Doctors are being spoken of as if they were wanted terrorists on Greek television these days.

The naming and shaming this week of 68 high-earning medical professionals for not paying their taxes is the latest show of determination by the Greek government, in its quest to prove it can dismantle a culture of tax-dodging that has helped bring the country to the brink of bankruptcy and undermined the rest of the euro zone.

In the Kolonaki suburb of Athens, a government audit uncovered cases where doctors had never issued a single receipt or recorded any patients' visits. The worst offenders, some of whom had declared an annual income as low as €3,000, now face massive fines and even criminal charges. Some have had their bank accounts frozen on suspicion that they owe money to the state. "The attitude that you do not pay taxes is what has brought the country to its knees," prime minister George Papandreou said as he announced the move which is partly designed to appease public anger at the perception that Greece's richest classes are escaping the tough economic medicine.

But the medical profession have reacted angrily. "The shaming of whole groups or professional classes is not right," dental surgeon Stratis Papazoglou said. "This creates hatred in society. In all professions, unfortunately, there are those who avoid paying their taxes. The government should try to instill in people a respect for justice and a sense of equality before the law and not target single professional groups."

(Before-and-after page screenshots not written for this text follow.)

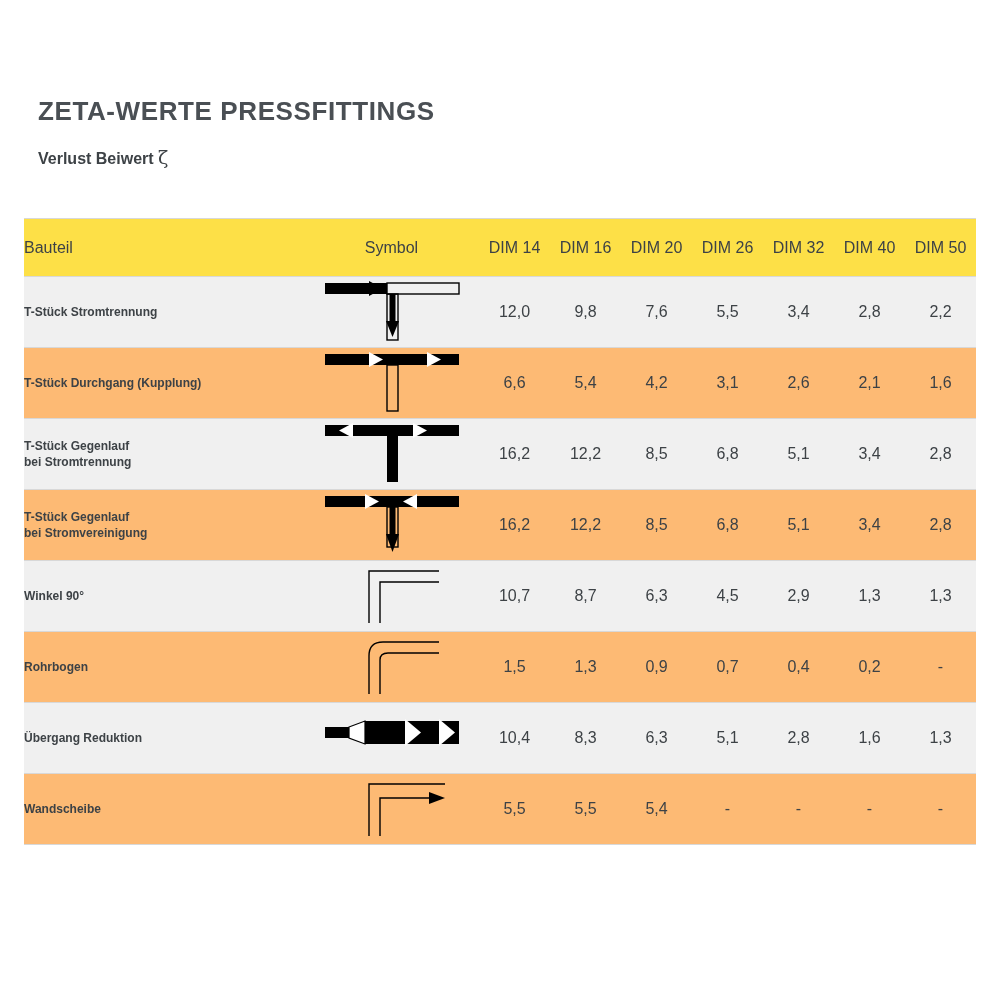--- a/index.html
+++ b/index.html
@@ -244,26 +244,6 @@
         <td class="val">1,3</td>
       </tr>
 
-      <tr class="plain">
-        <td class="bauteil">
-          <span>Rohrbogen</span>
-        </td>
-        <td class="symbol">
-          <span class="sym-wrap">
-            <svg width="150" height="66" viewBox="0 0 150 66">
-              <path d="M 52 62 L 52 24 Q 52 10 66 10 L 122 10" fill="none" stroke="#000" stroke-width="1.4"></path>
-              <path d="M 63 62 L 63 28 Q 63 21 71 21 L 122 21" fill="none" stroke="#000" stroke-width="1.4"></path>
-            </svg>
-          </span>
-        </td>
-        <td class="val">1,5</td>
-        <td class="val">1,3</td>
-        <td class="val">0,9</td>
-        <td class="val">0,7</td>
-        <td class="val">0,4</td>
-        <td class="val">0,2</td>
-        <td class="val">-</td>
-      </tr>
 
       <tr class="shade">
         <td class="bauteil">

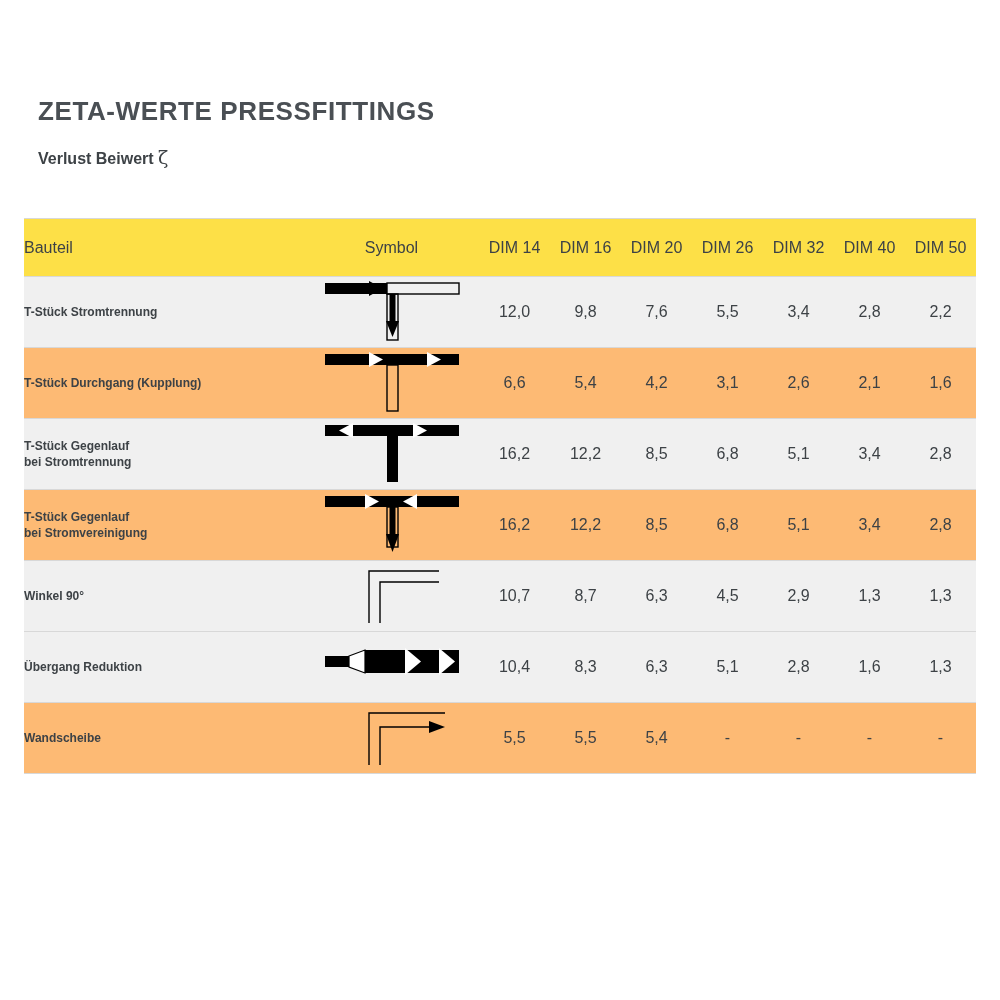--- a/index.html
+++ b/index.html
@@ -269,27 +269,6 @@
         <td class="val">1,3</td>
       </tr>
 
-      <tr class="plain">
-        <td class="bauteil">
-          <span>Wandscheibe</span>
-        </td>
-        <td class="symbol">
-          <span class="sym-wrap">
-            <svg width="150" height="66" viewBox="0 0 150 66">
-              <path d="M 52 62 L 52 10 L 128 10" fill="none" stroke="#000" stroke-width="1.4"></path>
-              <path d="M 63 62 L 63 24 L 118 24" fill="none" stroke="#000" stroke-width="1.4"></path>
-              <polygon points="112,18 128,24 112,30" fill="#000"></polygon>
-            </svg>
-          </span>
-        </td>
-        <td class="val">5,5</td>
-        <td class="val">5,5</td>
-        <td class="val">5,4</td>
-        <td class="val">-</td>
-        <td class="val">-</td>
-        <td class="val">-</td>
-        <td class="val">-</td>
-      </tr>
 
     </tbody>
   </table>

Vasileios Pagkalos, a plastic surgeon who has relocated to Israel, however, admitted: "Tax-dodgers are ruining everyone's reputation. The controls are too severe but they need to set an example". According to Transparency International, the un­recorded or "black" economy in Greece could be worth a staggering 40% of the country's GDP. This would mean projected tax revenues of €54bn for the fiscal year 2010 should be €21bn higher and significantly help the government fill its empty coffers.

The tax authorities have also declared war on the owners of "undeclared" swimming pools.

Using Google Earth, finance ministry officials surveyed the wealthy northern Athens suburb of Ekali and were able to identify 425 villas with pools. But only 170 homeowners had legally declared their pool.